* _Extract provided_:
####################

The town is east of Elmira and is along the county's northern border. It is part of the Elmira Metropolitan Statistical Area.

==History==
The area that would become the town was first settled before 1816. The town of Erin was formed in 1822 from the town of Chemung.

The Scotchtown Cemetery was listed on the National Register of Historic Places in 2008.

The Erin Volunteer Fire Department was founded on May 5, 1955. Land donated by the late Merton Schanbacker was used to build the first fire station. Later in 1998 the current fire station was built adjacent to the original fire station. The current fire department operates with roughly 25 all volunteer members and 6 well equipped apparatus which include an EMS ambulance (882), a rescue truck (881), an Engine (831), a Tanker (861), a brush truck (871) and a UTV (872).

==Geography==
According to the United States Census Bureau, the town has a total area of 115.2 km2, of which 114.6 km2 is land and 0.6 km2, or 0.50%, is water. Newtown Creek, a tributary of the Chemung River, flows westward through the town.

####################

Please write what comes next in the text about the town of Erin, picking up right after its last sentence. You can leave the listing aside.

####################

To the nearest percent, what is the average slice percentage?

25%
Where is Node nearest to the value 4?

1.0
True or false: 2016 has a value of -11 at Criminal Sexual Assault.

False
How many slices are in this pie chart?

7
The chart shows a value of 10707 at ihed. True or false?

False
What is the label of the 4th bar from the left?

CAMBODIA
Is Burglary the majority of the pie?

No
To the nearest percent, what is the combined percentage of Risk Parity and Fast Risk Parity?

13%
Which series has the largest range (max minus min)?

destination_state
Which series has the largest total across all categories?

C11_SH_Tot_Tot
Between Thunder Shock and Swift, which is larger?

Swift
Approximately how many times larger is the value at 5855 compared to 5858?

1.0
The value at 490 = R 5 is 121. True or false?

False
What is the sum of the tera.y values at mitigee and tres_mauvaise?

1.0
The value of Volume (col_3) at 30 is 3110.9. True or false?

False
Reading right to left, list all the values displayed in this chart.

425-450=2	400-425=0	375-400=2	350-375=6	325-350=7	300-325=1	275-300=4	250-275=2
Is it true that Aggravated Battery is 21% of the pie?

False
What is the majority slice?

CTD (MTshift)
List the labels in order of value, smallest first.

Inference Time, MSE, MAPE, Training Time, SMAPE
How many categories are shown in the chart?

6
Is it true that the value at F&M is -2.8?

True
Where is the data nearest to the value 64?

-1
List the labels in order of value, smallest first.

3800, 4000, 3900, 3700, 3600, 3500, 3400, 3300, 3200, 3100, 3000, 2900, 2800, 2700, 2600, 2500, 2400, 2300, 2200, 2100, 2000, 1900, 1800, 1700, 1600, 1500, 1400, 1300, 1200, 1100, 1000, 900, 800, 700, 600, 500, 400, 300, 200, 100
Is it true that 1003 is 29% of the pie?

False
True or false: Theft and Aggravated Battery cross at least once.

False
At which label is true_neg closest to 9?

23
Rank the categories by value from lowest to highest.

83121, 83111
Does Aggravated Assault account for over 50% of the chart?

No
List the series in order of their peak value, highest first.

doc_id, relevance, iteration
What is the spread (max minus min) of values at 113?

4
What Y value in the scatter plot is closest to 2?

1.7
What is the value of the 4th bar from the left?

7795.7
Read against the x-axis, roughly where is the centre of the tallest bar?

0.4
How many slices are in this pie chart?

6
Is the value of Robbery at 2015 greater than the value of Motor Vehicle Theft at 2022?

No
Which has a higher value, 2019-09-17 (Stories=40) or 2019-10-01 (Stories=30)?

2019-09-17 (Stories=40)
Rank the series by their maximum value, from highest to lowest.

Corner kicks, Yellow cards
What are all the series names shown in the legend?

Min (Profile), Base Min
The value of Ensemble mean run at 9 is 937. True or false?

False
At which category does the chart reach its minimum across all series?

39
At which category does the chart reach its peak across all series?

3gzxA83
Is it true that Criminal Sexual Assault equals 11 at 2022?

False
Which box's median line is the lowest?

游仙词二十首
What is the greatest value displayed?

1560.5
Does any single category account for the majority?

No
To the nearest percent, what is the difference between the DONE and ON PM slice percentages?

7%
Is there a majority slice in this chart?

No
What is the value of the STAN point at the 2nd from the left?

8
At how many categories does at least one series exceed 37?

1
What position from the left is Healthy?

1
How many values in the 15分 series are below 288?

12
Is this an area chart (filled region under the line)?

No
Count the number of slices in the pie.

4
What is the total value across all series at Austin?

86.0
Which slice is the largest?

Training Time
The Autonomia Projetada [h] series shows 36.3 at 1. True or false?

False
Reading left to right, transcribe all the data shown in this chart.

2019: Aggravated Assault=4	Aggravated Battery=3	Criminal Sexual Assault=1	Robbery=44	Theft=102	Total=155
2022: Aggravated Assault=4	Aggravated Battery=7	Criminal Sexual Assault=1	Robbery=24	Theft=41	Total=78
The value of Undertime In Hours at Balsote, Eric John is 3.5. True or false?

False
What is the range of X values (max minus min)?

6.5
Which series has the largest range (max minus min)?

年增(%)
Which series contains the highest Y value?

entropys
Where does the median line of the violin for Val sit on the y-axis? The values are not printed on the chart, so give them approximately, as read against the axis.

####################

* _Your response_:
The northern town line is the border of Schuyler County.

Park Station is a 384 acre county park on the north side of town with a 95 acre non motorized lake for fishing, swimming, non motorized boating, ice fishing, ice skating, camping, hiking, picnicking, snow shoeing and cross country skiing. The county charges entrance to the main entrance of the park by the car during summer months. There are 40 camper friendly campsites, 20 of which are private lakeside sites. MOre information can be found on the county's website Park Station Info Page

The town's government is located along New York State Route 223, which passes through Erin.

==Demographics==

As of the census of 2000, there were 2,054 people, 751 households, and 608 families residing in the town. The population density was 46.3 PD/sqmi. There were 794 housing units at an average density of 17.9 /sqmi. The racial makeup of the town was 98.59% White, 0.15% African American, 0.39% Native American, 0.39% Asian, and 0.49% from two or more races. Hispanic or Latino of any race were 0.44% of the population.

There were 751 households, out of which 37.2% had children under the age of 18 living with them, 64.7% were married couples living together, 9.5% had a female householder with no husband present, and 19.0% were non-families. 14.9% of all households were made up of individuals, and 5.1% had someone living alone who was 65 years of age or older. The average household size was 2.74 and the average family size was 2.97.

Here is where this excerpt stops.